> **Stated task**
Format every item below as a JSON list of strings, with one string per line and blank lines omitted.

> **Records to use**
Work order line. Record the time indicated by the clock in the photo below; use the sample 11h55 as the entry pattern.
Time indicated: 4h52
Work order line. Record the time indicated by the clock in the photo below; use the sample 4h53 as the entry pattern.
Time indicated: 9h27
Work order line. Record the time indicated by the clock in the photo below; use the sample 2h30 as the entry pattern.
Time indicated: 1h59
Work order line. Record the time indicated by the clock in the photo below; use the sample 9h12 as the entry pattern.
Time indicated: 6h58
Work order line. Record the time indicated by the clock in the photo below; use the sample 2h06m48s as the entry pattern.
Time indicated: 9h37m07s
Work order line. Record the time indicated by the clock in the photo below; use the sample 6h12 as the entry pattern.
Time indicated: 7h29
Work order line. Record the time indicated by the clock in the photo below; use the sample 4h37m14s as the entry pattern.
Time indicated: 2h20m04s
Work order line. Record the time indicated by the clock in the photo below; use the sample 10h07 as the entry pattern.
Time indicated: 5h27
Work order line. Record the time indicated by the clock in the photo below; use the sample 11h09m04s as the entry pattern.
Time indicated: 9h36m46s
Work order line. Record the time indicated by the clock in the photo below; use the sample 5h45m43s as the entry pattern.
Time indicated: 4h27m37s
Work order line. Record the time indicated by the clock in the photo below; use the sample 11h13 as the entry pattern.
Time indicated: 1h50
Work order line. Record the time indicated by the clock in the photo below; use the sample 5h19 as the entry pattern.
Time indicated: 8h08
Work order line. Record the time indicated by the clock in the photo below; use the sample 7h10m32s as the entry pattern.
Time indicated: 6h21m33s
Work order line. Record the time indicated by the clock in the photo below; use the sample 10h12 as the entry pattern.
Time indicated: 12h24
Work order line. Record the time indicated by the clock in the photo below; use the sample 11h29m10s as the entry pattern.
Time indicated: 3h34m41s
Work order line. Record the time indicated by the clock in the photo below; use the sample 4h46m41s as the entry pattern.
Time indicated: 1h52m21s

> **Result of this exercise**
[
  "Work order line. Record the time indicated by the clock in the photo below; use the sample 11h55 as the entry pattern.",
  "Time indicated: 4h52",
  "Work order line. Record the time indicated by the clock in the photo below; use the sample 4h53 as the entry pattern.",
  "Time indicated: 9h27",
  "Work order line. Record the time indicated by the clock in the photo below; use the sample 2h30 as the entry pattern.",
  "Time indicated: 1h59",
  "Work order line. Record the time indicated by the clock in the photo below; use the sample 9h12 as the entry pattern.",
  "Time indicated: 6h58",
  "Work order line. Record the time indicated by the clock in the photo below; use the sample 2h06m48s as the entry pattern.",
  "Time indicated: 9h37m07s",
  "Work order line. Record the time indicated by the clock in the photo below; use the sample 6h12 as the entry pattern.",
  "Time indicated: 7h29",
  "Work order line. Record the time indicated by the clock in the photo below; use the sample 4h37m14s as the entry pattern.",
  "Time indicated: 2h20m04s",
  "Work order line. Record the time indicated by the clock in the photo below; use the sample 10h07 as the entry pattern.",
  "Time indicated: 5h27",
  "Work order line. Record the time indicated by the clock in the photo below; use the sample 11h09m04s as the entry pattern.",
  "Time indicated: 9h36m46s",
  "Work order line. Record the time indicated by the clock in the photo below; use the sample 5h45m43s as the entry pattern.",
  "Time indicated: 4h27m37s",
  "Work order line. Record the time indicated by the clock in the photo below; use the sample 11h13 as the entry pattern.",
  "Time indicated: 1h50",
  "Work order line. Record the time indicated by the clock in the photo below; use the sample 5h19 as the entry pattern.",
  "Time indicated: 8h08",
  "Work order line. Record the time indicated by the clock in the photo below; use the sample 7h10m32s as the entry pattern.",
  "Time indicated: 6h21m33s",
  "Work order line. Record the time indicated by the clock in the photo below; use the sample 10h12 as the entry pattern.",
  "Time indicated: 12h24",
  "Work order line. Record the time indicated by the clock in the photo below; use the sample 11h29m10s as the entry pattern.",
  "Time indicated: 3h34m41s",
  "Work order line. Record the time indicated by the clock in the photo below; use the sample 4h46m41s as the entry pattern.",
  "Time indicated: 1h52m21s"
]